> **Job item**: What follows is a block of records; restate each one word for word.

Stored data:
§ §
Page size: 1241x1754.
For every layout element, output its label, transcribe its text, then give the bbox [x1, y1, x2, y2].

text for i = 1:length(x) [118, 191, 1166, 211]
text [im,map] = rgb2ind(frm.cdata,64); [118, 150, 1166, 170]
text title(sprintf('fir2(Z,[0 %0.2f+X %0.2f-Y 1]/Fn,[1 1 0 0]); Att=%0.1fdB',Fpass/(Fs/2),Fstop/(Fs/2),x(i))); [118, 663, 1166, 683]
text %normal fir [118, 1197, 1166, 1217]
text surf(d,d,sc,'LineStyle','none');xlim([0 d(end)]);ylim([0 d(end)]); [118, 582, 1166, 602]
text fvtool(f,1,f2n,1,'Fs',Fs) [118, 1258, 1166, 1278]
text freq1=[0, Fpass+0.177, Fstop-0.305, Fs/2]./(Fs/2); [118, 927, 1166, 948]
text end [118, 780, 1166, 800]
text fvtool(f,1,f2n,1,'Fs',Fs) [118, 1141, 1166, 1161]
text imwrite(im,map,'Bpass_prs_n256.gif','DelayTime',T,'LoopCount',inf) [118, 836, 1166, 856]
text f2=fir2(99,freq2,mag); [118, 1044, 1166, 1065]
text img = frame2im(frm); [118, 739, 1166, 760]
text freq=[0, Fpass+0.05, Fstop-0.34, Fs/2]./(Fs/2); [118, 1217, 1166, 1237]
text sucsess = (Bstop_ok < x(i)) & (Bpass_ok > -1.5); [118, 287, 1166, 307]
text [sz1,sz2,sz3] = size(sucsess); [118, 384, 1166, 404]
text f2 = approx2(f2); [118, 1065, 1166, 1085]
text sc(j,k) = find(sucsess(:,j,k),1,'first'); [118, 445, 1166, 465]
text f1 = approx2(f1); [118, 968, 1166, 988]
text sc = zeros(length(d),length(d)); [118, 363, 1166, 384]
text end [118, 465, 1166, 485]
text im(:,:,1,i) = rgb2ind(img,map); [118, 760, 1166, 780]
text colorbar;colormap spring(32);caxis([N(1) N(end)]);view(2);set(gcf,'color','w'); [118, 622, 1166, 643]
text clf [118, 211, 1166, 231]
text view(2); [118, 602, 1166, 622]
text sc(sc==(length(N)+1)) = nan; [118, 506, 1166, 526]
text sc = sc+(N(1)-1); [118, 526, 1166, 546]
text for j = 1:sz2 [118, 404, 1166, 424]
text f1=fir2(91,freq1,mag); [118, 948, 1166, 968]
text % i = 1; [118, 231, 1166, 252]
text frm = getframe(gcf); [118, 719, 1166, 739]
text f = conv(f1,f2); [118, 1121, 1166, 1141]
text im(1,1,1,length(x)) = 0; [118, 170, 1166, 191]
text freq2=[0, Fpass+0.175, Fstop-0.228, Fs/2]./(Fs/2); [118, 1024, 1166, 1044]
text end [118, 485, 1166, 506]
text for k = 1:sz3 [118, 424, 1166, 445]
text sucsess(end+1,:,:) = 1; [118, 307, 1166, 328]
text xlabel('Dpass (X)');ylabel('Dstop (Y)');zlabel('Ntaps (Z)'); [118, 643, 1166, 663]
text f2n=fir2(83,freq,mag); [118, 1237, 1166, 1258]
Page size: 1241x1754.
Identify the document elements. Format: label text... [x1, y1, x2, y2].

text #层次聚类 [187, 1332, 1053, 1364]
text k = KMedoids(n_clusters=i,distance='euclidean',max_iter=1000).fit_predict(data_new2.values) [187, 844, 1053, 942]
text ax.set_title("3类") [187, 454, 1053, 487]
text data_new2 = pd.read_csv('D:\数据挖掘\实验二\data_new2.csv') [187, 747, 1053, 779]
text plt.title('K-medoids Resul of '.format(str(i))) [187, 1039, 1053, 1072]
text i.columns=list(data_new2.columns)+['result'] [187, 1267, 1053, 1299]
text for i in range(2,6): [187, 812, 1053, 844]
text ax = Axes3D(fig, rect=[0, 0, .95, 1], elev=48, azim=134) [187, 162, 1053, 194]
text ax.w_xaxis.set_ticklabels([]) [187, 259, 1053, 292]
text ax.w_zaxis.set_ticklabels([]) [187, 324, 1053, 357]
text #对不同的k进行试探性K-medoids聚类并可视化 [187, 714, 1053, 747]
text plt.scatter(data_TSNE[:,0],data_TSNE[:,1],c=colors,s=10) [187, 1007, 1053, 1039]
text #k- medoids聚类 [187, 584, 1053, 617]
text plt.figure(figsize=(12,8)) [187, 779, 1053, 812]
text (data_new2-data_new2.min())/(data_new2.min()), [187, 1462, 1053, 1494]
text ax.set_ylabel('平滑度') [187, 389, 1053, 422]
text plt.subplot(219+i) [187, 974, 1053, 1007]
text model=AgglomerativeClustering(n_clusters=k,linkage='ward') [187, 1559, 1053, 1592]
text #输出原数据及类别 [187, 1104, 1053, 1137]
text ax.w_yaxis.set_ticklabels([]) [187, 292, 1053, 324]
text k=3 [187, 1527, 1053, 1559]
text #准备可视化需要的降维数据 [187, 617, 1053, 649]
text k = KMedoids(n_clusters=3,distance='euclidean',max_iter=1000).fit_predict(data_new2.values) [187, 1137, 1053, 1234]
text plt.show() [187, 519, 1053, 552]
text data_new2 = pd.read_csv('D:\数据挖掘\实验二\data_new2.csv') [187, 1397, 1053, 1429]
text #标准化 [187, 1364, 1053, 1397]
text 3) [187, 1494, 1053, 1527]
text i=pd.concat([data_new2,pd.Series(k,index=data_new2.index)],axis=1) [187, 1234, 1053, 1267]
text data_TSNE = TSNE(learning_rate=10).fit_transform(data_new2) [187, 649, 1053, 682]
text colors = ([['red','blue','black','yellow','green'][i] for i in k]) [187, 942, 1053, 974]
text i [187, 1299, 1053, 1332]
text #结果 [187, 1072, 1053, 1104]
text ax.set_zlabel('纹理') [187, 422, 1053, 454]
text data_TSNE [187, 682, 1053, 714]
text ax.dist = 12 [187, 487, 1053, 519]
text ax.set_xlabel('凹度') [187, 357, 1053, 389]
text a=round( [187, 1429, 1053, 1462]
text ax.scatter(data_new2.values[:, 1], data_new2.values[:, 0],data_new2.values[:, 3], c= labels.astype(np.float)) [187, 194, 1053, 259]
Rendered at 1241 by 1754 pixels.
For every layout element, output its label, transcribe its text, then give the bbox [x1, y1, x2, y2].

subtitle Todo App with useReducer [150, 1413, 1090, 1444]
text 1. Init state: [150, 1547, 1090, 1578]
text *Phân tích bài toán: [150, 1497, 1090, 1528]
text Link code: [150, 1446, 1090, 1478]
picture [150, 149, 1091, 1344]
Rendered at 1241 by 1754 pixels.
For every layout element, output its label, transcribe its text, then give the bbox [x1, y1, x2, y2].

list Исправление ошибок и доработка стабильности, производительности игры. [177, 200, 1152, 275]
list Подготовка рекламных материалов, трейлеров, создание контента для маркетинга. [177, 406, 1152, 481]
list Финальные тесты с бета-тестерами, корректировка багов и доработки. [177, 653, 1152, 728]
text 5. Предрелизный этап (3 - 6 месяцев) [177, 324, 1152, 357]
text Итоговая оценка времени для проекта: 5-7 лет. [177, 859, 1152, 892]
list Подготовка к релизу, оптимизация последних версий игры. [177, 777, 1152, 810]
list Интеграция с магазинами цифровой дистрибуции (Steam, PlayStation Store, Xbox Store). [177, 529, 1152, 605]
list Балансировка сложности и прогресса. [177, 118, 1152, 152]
§ §
> **Result**:
Page size: 1241x1754.
For every layout element, output its label, transcribe its text, then give the bbox [x1, y1, x2, y2].

text for i = 1:length(x) [118, 191, 1166, 211]
text [im,map] = rgb2ind(frm.cdata,64); [118, 150, 1166, 170]
text title(sprintf('fir2(Z,[0 %0.2f+X %0.2f-Y 1]/Fn,[1 1 0 0]); Att=%0.1fdB',Fpass/(Fs/2),Fstop/(Fs/2),x(i))); [118, 663, 1166, 683]
text %normal fir [118, 1197, 1166, 1217]
text surf(d,d,sc,'LineStyle','none');xlim([0 d(end)]);ylim([0 d(end)]); [118, 582, 1166, 602]
text fvtool(f,1,f2n,1,'Fs',Fs) [118, 1258, 1166, 1278]
text freq1=[0, Fpass+0.177, Fstop-0.305, Fs/2]./(Fs/2); [118, 927, 1166, 948]
text end [118, 780, 1166, 800]
text fvtool(f,1,f2n,1,'Fs',Fs) [118, 1141, 1166, 1161]
text imwrite(im,map,'Bpass_prs_n256.gif','DelayTime',T,'LoopCount',inf) [118, 836, 1166, 856]
text f2=fir2(99,freq2,mag); [118, 1044, 1166, 1065]
text img = frame2im(frm); [118, 739, 1166, 760]
text freq=[0, Fpass+0.05, Fstop-0.34, Fs/2]./(Fs/2); [118, 1217, 1166, 1237]
text sucsess = (Bstop_ok < x(i)) & (Bpass_ok > -1.5); [118, 287, 1166, 307]
text [sz1,sz2,sz3] = size(sucsess); [118, 384, 1166, 404]
text f2 = approx2(f2); [118, 1065, 1166, 1085]
text sc(j,k) = find(sucsess(:,j,k),1,'first'); [118, 445, 1166, 465]
text f1 = approx2(f1); [118, 968, 1166, 988]
text sc = zeros(length(d),length(d)); [118, 363, 1166, 384]
text end [118, 465, 1166, 485]
text im(:,:,1,i) = rgb2ind(img,map); [118, 760, 1166, 780]
text colorbar;colormap spring(32);caxis([N(1) N(end)]);view(2);set(gcf,'color','w'); [118, 622, 1166, 643]
text clf [118, 211, 1166, 231]
text view(2); [118, 602, 1166, 622]
text sc(sc==(length(N)+1)) = nan; [118, 506, 1166, 526]
text sc = sc+(N(1)-1); [118, 526, 1166, 546]
text for j = 1:sz2 [118, 404, 1166, 424]
text f1=fir2(91,freq1,mag); [118, 948, 1166, 968]
text % i = 1; [118, 231, 1166, 252]
text frm = getframe(gcf); [118, 719, 1166, 739]
text f = conv(f1,f2); [118, 1121, 1166, 1141]
text im(1,1,1,length(x)) = 0; [118, 170, 1166, 191]
text freq2=[0, Fpass+0.175, Fstop-0.228, Fs/2]./(Fs/2); [118, 1024, 1166, 1044]
text end [118, 485, 1166, 506]
text for k = 1:sz3 [118, 424, 1166, 445]
text sucsess(end+1,:,:) = 1; [118, 307, 1166, 328]
text xlabel('Dpass (X)');ylabel('Dstop (Y)');zlabel('Ntaps (Z)'); [118, 643, 1166, 663]
text f2n=fir2(83,freq,mag); [118, 1237, 1166, 1258]
Page size: 1241x1754.
Identify the document elements. Format: label text... [x1, y1, x2, y2].

text #层次聚类 [187, 1332, 1053, 1364]
text k = KMedoids(n_clusters=i,distance='euclidean',max_iter=1000).fit_predict(data_new2.values) [187, 844, 1053, 942]
text ax.set_title("3类") [187, 454, 1053, 487]
text data_new2 = pd.read_csv('D:\数据挖掘\实验二\data_new2.csv') [187, 747, 1053, 779]
text plt.title('K-medoids Resul of '.format(str(i))) [187, 1039, 1053, 1072]
text i.columns=list(data_new2.columns)+['result'] [187, 1267, 1053, 1299]
text for i in range(2,6): [187, 812, 1053, 844]
text ax = Axes3D(fig, rect=[0, 0, .95, 1], elev=48, azim=134) [187, 162, 1053, 194]
text ax.w_xaxis.set_ticklabels([]) [187, 259, 1053, 292]
text ax.w_zaxis.set_ticklabels([]) [187, 324, 1053, 357]
text #对不同的k进行试探性K-medoids聚类并可视化 [187, 714, 1053, 747]
text plt.scatter(data_TSNE[:,0],data_TSNE[:,1],c=colors,s=10) [187, 1007, 1053, 1039]
text #k- medoids聚类 [187, 584, 1053, 617]
text plt.figure(figsize=(12,8)) [187, 779, 1053, 812]
text (data_new2-data_new2.min())/(data_new2.min()), [187, 1462, 1053, 1494]
text ax.set_ylabel('平滑度') [187, 389, 1053, 422]
text plt.subplot(219+i) [187, 974, 1053, 1007]
text model=AgglomerativeClustering(n_clusters=k,linkage='ward') [187, 1559, 1053, 1592]
text #输出原数据及类别 [187, 1104, 1053, 1137]
text ax.w_yaxis.set_ticklabels([]) [187, 292, 1053, 324]
text k=3 [187, 1527, 1053, 1559]
text #准备可视化需要的降维数据 [187, 617, 1053, 649]
text k = KMedoids(n_clusters=3,distance='euclidean',max_iter=1000).fit_predict(data_new2.values) [187, 1137, 1053, 1234]
text plt.show() [187, 519, 1053, 552]
text data_new2 = pd.read_csv('D:\数据挖掘\实验二\data_new2.csv') [187, 1397, 1053, 1429]
text #标准化 [187, 1364, 1053, 1397]
text 3) [187, 1494, 1053, 1527]
text i=pd.concat([data_new2,pd.Series(k,index=data_new2.index)],axis=1) [187, 1234, 1053, 1267]
text data_TSNE = TSNE(learning_rate=10).fit_transform(data_new2) [187, 649, 1053, 682]
text colors = ([['red','blue','black','yellow','green'][i] for i in k]) [187, 942, 1053, 974]
text i [187, 1299, 1053, 1332]
text #结果 [187, 1072, 1053, 1104]
text ax.set_zlabel('纹理') [187, 422, 1053, 454]
text data_TSNE [187, 682, 1053, 714]
text ax.dist = 12 [187, 487, 1053, 519]
text ax.set_xlabel('凹度') [187, 357, 1053, 389]
text a=round( [187, 1429, 1053, 1462]
text ax.scatter(data_new2.values[:, 1], data_new2.values[:, 0],data_new2.values[:, 3], c= labels.astype(np.float)) [187, 194, 1053, 259]
Rendered at 1241 by 1754 pixels.
For every layout element, output its label, transcribe its text, then give the bbox [x1, y1, x2, y2].

subtitle Todo App with useReducer [150, 1413, 1090, 1444]
text 1. Init state: [150, 1547, 1090, 1578]
text *Phân tích bài toán: [150, 1497, 1090, 1528]
text Link code: [150, 1446, 1090, 1478]
picture [150, 149, 1091, 1344]
Rendered at 1241 by 1754 pixels.
For every layout element, output its label, transcribe its text, then give the bbox [x1, y1, x2, y2].

list Исправление ошибок и доработка стабильности, производительности игры. [177, 200, 1152, 275]
list Подготовка рекламных материалов, трейлеров, создание контента для маркетинга. [177, 406, 1152, 481]
list Финальные тесты с бета-тестерами, корректировка багов и доработки. [177, 653, 1152, 728]
text 5. Предрелизный этап (3 - 6 месяцев) [177, 324, 1152, 357]
text Итоговая оценка времени для проекта: 5-7 лет. [177, 859, 1152, 892]
list Подготовка к релизу, оптимизация последних версий игры. [177, 777, 1152, 810]
list Интеграция с магазинами цифровой дистрибуции (Steam, PlayStation Store, Xbox Store). [177, 529, 1152, 605]
list Балансировка сложности и прогресса. [177, 118, 1152, 152]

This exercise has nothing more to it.